(Bloomberg) -- Jerry Z. Muller is a professor of history at the Catholic University of America known for his finely wrought accounts of capitalism’s intellectual origins. John Doerr is the billionaire chairman of venture capital firm Kleiner Perkins Caufield & Byers, known for his early investments in the likes of Amazon.com Inc. and Google. They both have new books out about performance measurement. Muller’s is titled “The Tyranny of Metrics.” Doerr’s is “Measure What Matters: How Google, Bono, and the Gates Foundation Rock the World with OKRs.”
Muller’s book is, as you might expect, more elegant and erudite than Doerr’s. It is also, as you might not expect, shorter. Here’s what I really didn’t expect, though: Muller and Doerr more or less agree about the use and misuse of metrics.
I picked up Doerr’s book right after finishing Muller’s this past weekend mainly because the juxtaposition amused me. And yes, stylistically they’re really different! But a core message of both books is that while standardized numerical performance measurement usually doesn’t work, nonstandardized metrics sometimes can.
Muller’s indictment of performance metrics is that they are overused, especially in government and nonprofit settings, and frequently create perverse incentives. He’s not against all measurement, just against what he calls “metric fixation,” which is characterized by these three beliefs:
- “that it is possible and desirable to replace judgment … with numerical indicators of comparative performance based on standardized data.”
- “that making such metrics public … assures that institutions are actually carrying out their purposes.”
- “that the best way to motivate people within these organizations is by attaching rewards and penalties to their measured performance.”
Doerr is out to proselytize an approach he calls objectives and key results (OKR for short), which he learned from the late, great Andy Grove at Intel Corp. in the late 1970s and has been pushing on the companies he invests in ever since. It entails setting a goal, agreeing on a few (usually three to five) key results that would indicate progress toward that goal, and frequently revising or replacing them. The OKR process is not standardized, it’s not necessarily comparative, and it’s generally not directly linked to compensation. It also shouldn’t just be handed down from on high — “teams and individuals should be encouraged to create roughly half of their own OKRs,” Doerr writes. And while OKRs should be transparent to others within an organization, there’s usually no need to share them with the outside world.
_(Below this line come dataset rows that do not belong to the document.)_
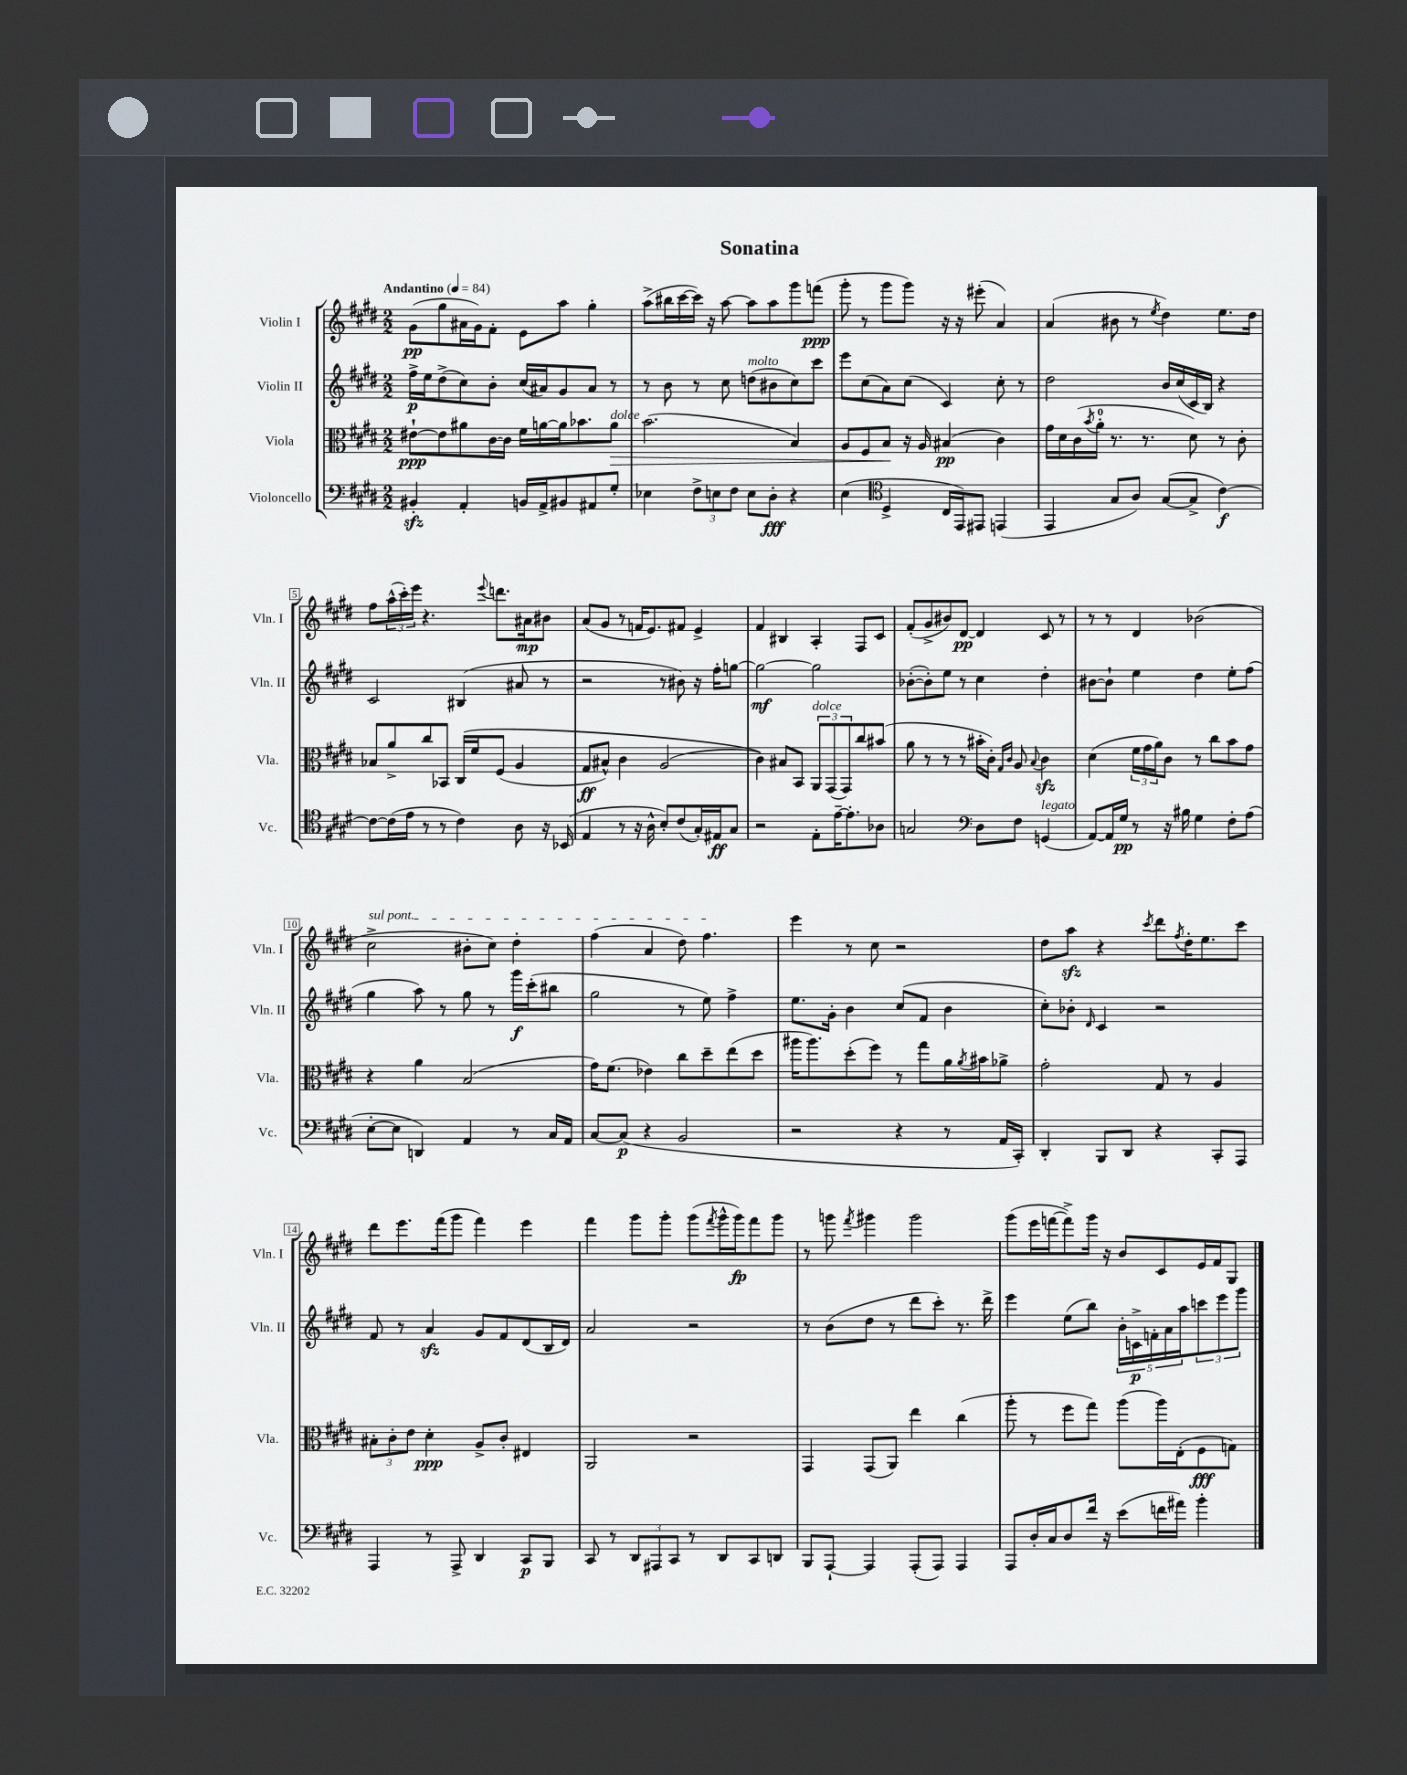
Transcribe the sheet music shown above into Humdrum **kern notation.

**kern	**dynam	**kern	**dynam	**kern	**dynam	**kern	**dynam
*part4	*part4	*part3	*part3	*part2	*part2	*part1	*part1
*staff4	*staff4	*staff3	*staff3	*staff2	*staff2	*staff1	*staff1
*I"Violoncello	*	*I"Viola	*	*I"Violin II	*	*I"Violin I	*
*I'Vc.	*	*I'Vla.	*	*I'Vln. II	*	*I'Vln. I	*
*clefF4	*	*clefC3	*	*clefG2	*	*clefG2	*
*k[f#c#g#d#]	*	*k[f#c#g#d#]	*	*k[f#c#g#d#]	*	*k[f#c#g#d#]	*
*M2/2	*	*M2/2	*	*M2/2	*	*M2/2	*
*MM84	*	*MM84	*	*MM84	*	*MM84	*
=1	=1	=1	=1	=1	=1	=1	=1
!	!	!	!	!	!	!LO:TX:a:B:t=Andantino	!
4BB#Xzz'/	.	[8e#X`\L	ppp	16ff#^\LL	p	(8g#\L	pp
.	.	.	.	16ee\J	.	.	.
.	.	8e#\]	.	(8dd#^\	.	8gg#\	.
4AA'/	.	8a#X\	.	8cc#\)	.	16a#X\L	.
.	.	.	.	.	.	16g#\J)	.
.	.	[16c#\L	.	8b'\J	.	8f#'\J	.
.	.	16c#\JJ]	.	.	.	.	.
16BBn/LL	.	16f#\LL	.	(16cc#/LL	.	8e\L	.
16AA^/J	.	[16an\	.	16a#X/J)	.	.	.
8BB#X/	.	16a\J]	.	8g#/	.	8aa\J	.
.	.	8.b-X\	.	.	.	.	.
8AA#X/	.	.	.	8a#/J	.	4gg#'\	.
!	!	!LO:TX:a:i:t=dolce	!	!	!	!	!
!	!	!	!LO:HP:b	!	!	!	!
8G#'/J	.	8a\J	>	8r	.	.	.
=2	=2	=2	=2	=2	=2	=2	=2
4E-X\	.	(2.b\	.	8r	.	(8aa^\L	.
.	.	.	.	8b\	.	16bb#X\L	.
.	.	.	.	.	.	[16ccc#\	.
12F#^\L	.	.	.	8r	.	16ccc#\JJ])	.
.	.	.	.	.	.	16r	.
12En\	.	.	.	.	.	.	.
.	.	.	.	8cc#\	.	[8aa\	.
12F#\J	.	.	.	.	.	.	.
!	!	!	!	!LO:TX:a:i:t=molto	!	!	!
8E\L	.	.	.	(8ddn\L	.	8aa\L]	.
8D#'\J	fff	.	.	8b#X\	.	8aa\	.
4r	.	4B/)	.	8cc#\)	.	8ggg#\	.
.	.	.	.	8ccc#\J	.	(8fffn\J	ppp
=3	=3	=3	=3	=3	=3	=3	=3
(4E\	.	8A/L	.	8eee\L	.	8ggg#'\	.
.	.	8F#/	.	(8cc#\	.	8r	.
*clefC4	*	*	*	*	*	*	*
4D#^/	.	8B/J	.	8a\)	.	8ggg#\L	.
.	.	16r	]	(8cc#\J	.	8ggg#\J)	.
.	.	16A/	.	.	.	.	.
16C#/LL	.	(4B#X/	pp	4c#/)	.	16r	.
16EE/J)	.	.	.	.	.	16r	.
8EE#X/J	.	.	.	.	.	(8eee#X'\	.
(4EEn/	.	4c#\)	.	8cc#'\	.	4a/)	.
.	.	.	.	8r	.	.	.
=4	=4	=4	=4	=4	=4	=4	=4
4EE/	.	16g#\LL	.	2dd#\	.	(4a/	.
.	.	16d#\	.	.	.	.	.
.	.	(16c#\	.	.	.	.	.
.	.	8qb/	.	.	.	.	.
.	.	16a'\JJ	.	.	.	.	.
8G#/L	.	8.r	.	.	.	8b#X\	.
8A/J)	.	.	.	.	.	8r	.
.	.	8.r	.	.	.	.	.
.	.	.	.	.	.	8qee/	.
([8G#/L	.	.	.	16b/LL	.	4dd#\)	.
.	.	.	.	(16cc#/	.	.	.
8G#^/J]	.	8d#\)	.	16c#/	.	.	.
.	.	.	.	16B/JJ)	.	.	.
[4c#\)	f	8r	.	4r	.	8.ee\L	.
.	.	8c#'\	.	.	.	.	.
.	.	.	.	.	.	16dd#\Jk	.
!!LO:LB:g=z
=5	=5	=5	=5	=5	=5	=5	=5
8c#\L_	.	8B-X/L	.	2c#/	.	8ff#\L	.
(16c#\L]	.	8a^/	.	.	.	(24aa^^\L	.
.	.	.	.	.	.	24ccc#'\)	.
16e\JJ	.	.	.	.	.	.	.
.	.	.	.	.	.	24eee\JJ	.
8r	.	8cc#/	.	.	.	4.r	.
8r	.	8BB-X/J	.	.	.	.	.
4c#\)	.	(16C#/LL	.	(4B#X/	.	.	.
.	.	16f#/J	.	.	.	.	.
.	.	.	.	.	.	8qqeee/	.
.	.	(8F#/J	.	.	.	8.dddn\L	.
8A\	.	4A/	.	8a#X/	.	.	.
.	.	.	.	.	.	16a#X\k	mp
16r	.	.	.	8r	.	8b#X\J	.
(16BB-X/	.	.	.	.	.	.	.
=6	=6	=6	=6	=6	=6	=6	=6
4E/	.	8G#/L	ff	2r	.	(8a/L	.
.	.	8B#X^^/J)	.	.	.	8g#/J	.
8r	.	4c#\	.	.	.	8r	.
16r	.	.	.	.	.	16fn/KL	.
16A^^\	.	.	.	.	.	8.e/)	.
8B'/L)	.	(2A/	.	8r	.	.	.
(8c#/	.	.	.	8b#X\)	.	8f#X/J	.
16G#'/L)	.	.	.	16r	.	4e^/	.
16E#X/J	ff	.	.	16ff#'\KL	.	.	.
8G#/J	.	.	.	[8ggn\J	.	.	.
=7	=7	=7	=7	=7	=7	=7	=7
2r	.	4c#\))	.	2gg\_	mf	4f#/	.
.	.	8B#X/L	.	.	.	4B#X/	.
.	.	8BB/J	.	.	.	.	.
!	!	!LO:TX:a:i:t=dolce	!	!	!	!	!
8E'\L	.	12AA/L	.	2gg\]	.	4A'/	.
.	.	(12GG#/	.	.	.	.	.
[16e~\K	.	.	.	.	.	.	.
.	.	12GG#/)	.	.	.	.	.
8.e'\]	.	.	.	.	.	.	.
.	.	8cc#/	.	.	.	8F#/L	.
8A-X\J	.	(8b#X/J	.	.	.	8c#/J	.
=8	=8	=8	=8	=8	=8	=8	=8
2Gn/	.	8a\	.	([8b-X'\L	.	(8f#'/L	.
.	.	8r	.	8b-'\])	.	8g#^/	.
.	.	8r	.	8ee\J	.	8b#X/)	.
.	.	8r	.	8r	.	[8d#/J	pp
*clefF4	*	*	*	*	*	*	*
8D#\L	.	16b#X'\LL	.	4cc#\	.	4d#/]	.
.	.	16c#'\JJ)	.	.	.	.	.
.	.	16qqG#/LL	.	.	.	.	.
.	.	16qqc#/JJ	.	.	.	.	.
8F#\J	.	8A/	.	.	.	.	.
.	.	8qqB/	.	.	.	.	.
!LO:TX:a:i:t=legato	!	!	!	!	!	!	!
(4GGn/	.	4c#zz\	.	4dd#'\	.	8c#/	.
.	.	.	.	.	.	8r	.
=9	=9	=9	=9	=9	=9	=9	=9
[8AA/L)	.	(4d#\	.	[8b#X\L	.	8r	.
16AA/L]	.	.	.	8b#`\J]	.	8r	.
16G#/JJ	pp	.	.	.	.	.	.
8r	.	24f#\LL	.	4ee\	.	4d#/	.
.	.	24g#\	.	.	.	.	.
.	.	24a\J)	.	.	.	.	.
16r	.	8c#\J	.	.	.	.	.
16B#X\	.	.	.	.	.	.	.
4G#\	.	8r	.	4dd#\	.	(2b-X\	.
.	.	8cc#\L	.	.	.	.	.
8F#'\L	.	8b\	.	8ee'\L	.	.	.
(8A\J	.	8g#\J	.	(8ff#\J	.	.	.
!!LO:LB:g=z
=10	=10	=10	=10	=10	=10	=10	=10
!	!	!	!	!	!	!LO:TX:a:i:t=sul pont.	!
[8E'\L	.	4r	.	4gg#\	.	2cc#^\	.
8E\J]	.	.	.	.	.	.	.
4DDn/)	.	4a\	.	8aa\)	.	.	.
.	.	.	.	8r	.	.	.
4AA/	.	(2B/	.	8gg#\	.	8b#X'\L	.
.	.	.	.	8r	.	8cc#\J)	.
8r	.	.	.	16ggg#\LL	f	4dd#'\	.
.	.	.	.	(16ccc#'\J	.	.	.
16C#/LL	.	.	.	8bb#X\J	.	.	.
16AA/JJ	.	.	.	.	.	.	.
=11	=11	=11	=11	=11	=11	=11	=11
[8C#/L	.	16g#\KL)	.	2gg#\	.	(4ff#\	.
.	.	(8.f#\J	.	.	.	.	.
(8C#/J]	p	.	.	.	.	.	.
4r	.	4e-X\)	.	.	.	4a/	.
2BB/	.	8cc#\L	.	8r	.	8dd#\)	.
.	.	8dd#~\	.	8ee\)	.	4.ff#\	.
.	.	(8ee\	.	4ff#^\	.	.	.
.	.	8dd#\J	.	.	.	.	.
=12	=12	=12	=12	=12	=12	=12	=12
2r	.	16aa#X\KL	.	8.ee\L	.	4eee\	.
.	.	8.aa#\)	.	.	.	.	.
.	.	.	.	16g#'\Jk	.	.	.
.	.	(8dd#'\	.	4b\	.	8r	.
.	.	8ff#\J)	.	.	.	8cc#\	.
4r	.	8r	.	(8cc#/L	.	2r	.
.	.	8gg#\L	.	8f#/J	.	.	.
8r	.	16a\L	.	4b\	.	.	.
.	.	8qa/	.	.	.	.	.
.	.	16b#X\J	.	.	.	.	.
16AA/LL	.	8a-X^\J	.	.	.	.	.
16CC#'/JJ)	.	.	.	.	.	.	.
=13	=13	=13	=13	=13	=13	=13	=13
4DD#'/	.	2g#'\	.	8cc#'\L)	.	8dd#\L	.
.	.	.	.	8b-X'\J	.	8aazz\J	.
.	.	.	.	16qqd#/	.	.	.
8BBB/L	.	.	.	4c#/	.	4r	.
8DD#/J	.	.	.	.	.	.	.
.	.	.	.	.	.	8qccc#/	.
4r	.	8G#/	.	2r	.	8ddd#\L	.
.	.	.	.	.	.	8qff#/	.
.	.	8r	.	.	.	16dd#'\K	.
.	.	.	.	.	.	8.ee\	.
8CC#'/L	.	4A/	.	.	.	.	.
8AAA/J	.	.	.	.	.	8ccc#\J	.
!!LO:LB:g=z
=14	=14	=14	=14	=14	=14	=14	=14
4AAA/	.	12B#X'\L	.	8f#/	.	8ddd#\L	.
.	.	12c#'\	.	.	.	.	.
.	.	.	.	8r	.	8.eee\	.
.	.	12e\J	.	.	.	.	.
8r	.	4d#'\	ppp	4azz/	.	.	.
.	.	.	.	.	.	(16fff#\k	.
8AAA^/	.	.	.	.	.	8ggg#\J	.
4DD#/	.	8A^/L	.	8g#/L	.	4fff#\)	.
.	.	8c#'/J	.	8f#/	.	.	.
8CC#/L	p	4E#X/	.	(8d#/	.	4eee\	.
8BBB/J	.	.	.	16B/L	.	.	.
.	.	.	.	16d#/JJ)	.	.	.
=15	=15	=15	=15	=15	=15	=15	=15
8CC#/	.	2AA/	.	2a/	.	4fff#\	.
8r	.	.	.	.	.	.	.
12DD#/L	.	.	.	.	.	8ggg#\L	.
12AAA#X/	.	.	.	.	.	.	.
.	.	.	.	.	.	8ggg#'\J	.
12CC#/J	.	.	.	.	.	.	.
8r	.	2r	.	2r	.	(8ggg#\L	.
.	.	.	.	.	.	8qfff#/	.
8DD#/L	.	.	.	.	.	16ggg#^^\L	.
.	.	.	.	.	.	16ggg#\J)	fp
8CC#/	.	.	.	.	.	8fff#\	.
8DDn/J	.	.	.	.	.	8ggg#\J	.
=16	=16	=16	=16	=16	=16	=16	=16
8BBB/L	.	4GG#/	.	8r	.	8r	.
[8AAA`/J	.	.	.	(8b\L	.	8gggn\	.
.	.	.	.	.	.	8qfff#/	.
4AAA/]	.	(8GG#/L	.	8dd#\J	.	4ggg#X\	.
.	.	8AA/J)	.	8r	.	.	.
(8AAA'/L	.	4ee\	.	8ddd#\L	.	2ggg#\	.
8AAA/J)	.	.	.	8ccc#'\J)	.	.	.
4AAA/	.	(4cc#\	.	8.r	.	.	.
.	.	.	.	16ddd#^\	.	.	.
=17	=17	=17	=17	=17	=17	=17	=17
8AAA/L	.	8aa'\	.	4eee\	.	(8ggg#\L	.
16D#'/L	.	8r	.	.	.	16eee\L	.
16C#/J	.	.	.	.	.	[16fffn\J	.
8D#/	.	8ff#\L	.	(8ee\L	.	8fff^\])	.
16f#/Jk	.	8gg#\J)	.	8bb\J)	.	16ggg#\Jk	.
16r	.	.	.	.	.	16r	.
(8e\L	.	(8aa\L	.	20b'\LL	.	8b/L	.
.	.	.	.	20cn^\	p	.	.
.	.	.	.	20fn'\	.	.	.
16fn\L	.	16aa\L)	.	.	.	8c#/	.
.	.	.	.	20a\	.	.	.
16a#X\JJ)	.	(16E'\J	.	.	.	.	.
.	.	.	.	20aa\J	.	.	.
4b'\	.	8F#\	fff	12cccn\	.	16e/L	.
.	.	.	.	.	.	16f#/J	.
.	.	.	.	12eee\	.	.	.
.	.	8Gn\J)	.	.	.	8G#/J	.
.	.	.	.	12ggg#\J	.	.	.
==	==	==	==	==	==	==	==
*-	*-	*-	*-	*-	*-	*-	*-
It comes down to a couple of statements that Doerr makes in the book:
- “In business, I have found, there is rarely a single right answer.”
- “For anyone striving for high performance in the workplace, goals are very necessary things.”
OKRs are an attempt at avoiding one-size-fits-all metrics while still taking goals and measurement seriously. The concept is necessarily a bit loosey-goosey, and Doerr’s book is a shaggy mess, told in a bunch of different voices and eventually devolving into hyperventilating managementspeak (“As OKRs are combined with 360-degree feedback, the silo will soon be a relic of the past”). But I appreciated the sentiment and the effort.
Muller’s book, meanwhile, is a sharply written critique of the notion that more measurement and quantification can make education, health care, law enforcement and other non-business fields operate more like businesses. One major catch, Muller writes, is that
Businesses have a built in restraint on devoting too much time and money to measurement — at some point, it cuts into profits. Ironically, since universities and other nonprofit institutions have no such bottom line, government or accrediting agencies or the university’s administrative leadership can extend metrics endlessly.
Still, not attempting to measure performance or progress doesn’t seem so smart, either, and Muller’s book is light on prescriptions for how to do it better. Near the end, though, he does run through a list of the kinds of metrics that are OK by him: those that inform rather than form the basis for reward and punishment, those that are used in ways that appeal to the “intrinsic motivation and professionalism” of the people whose work is being measured, those that are developed for specific cases. It’s not an exact match, but those are awfully reminiscent of Doerr’s OKRs.
When Doerr left Intel to join Kleiner Perkins in he recounts in the book, Grove told him, "John, venture capital, that's not a real job. It's like being a real estate agent."
There are contributions from U2's Bono, Bill Gates and Patty Stonesifer of the Gates Foundation, and a bunch of startup founders and corporate executives who have used OKRs. The accounts by Bono of the early days of his One Campaign and by Susan Wojcicki and Cristos Goodrow of the rise of Google's YouTube division are the most entertaining.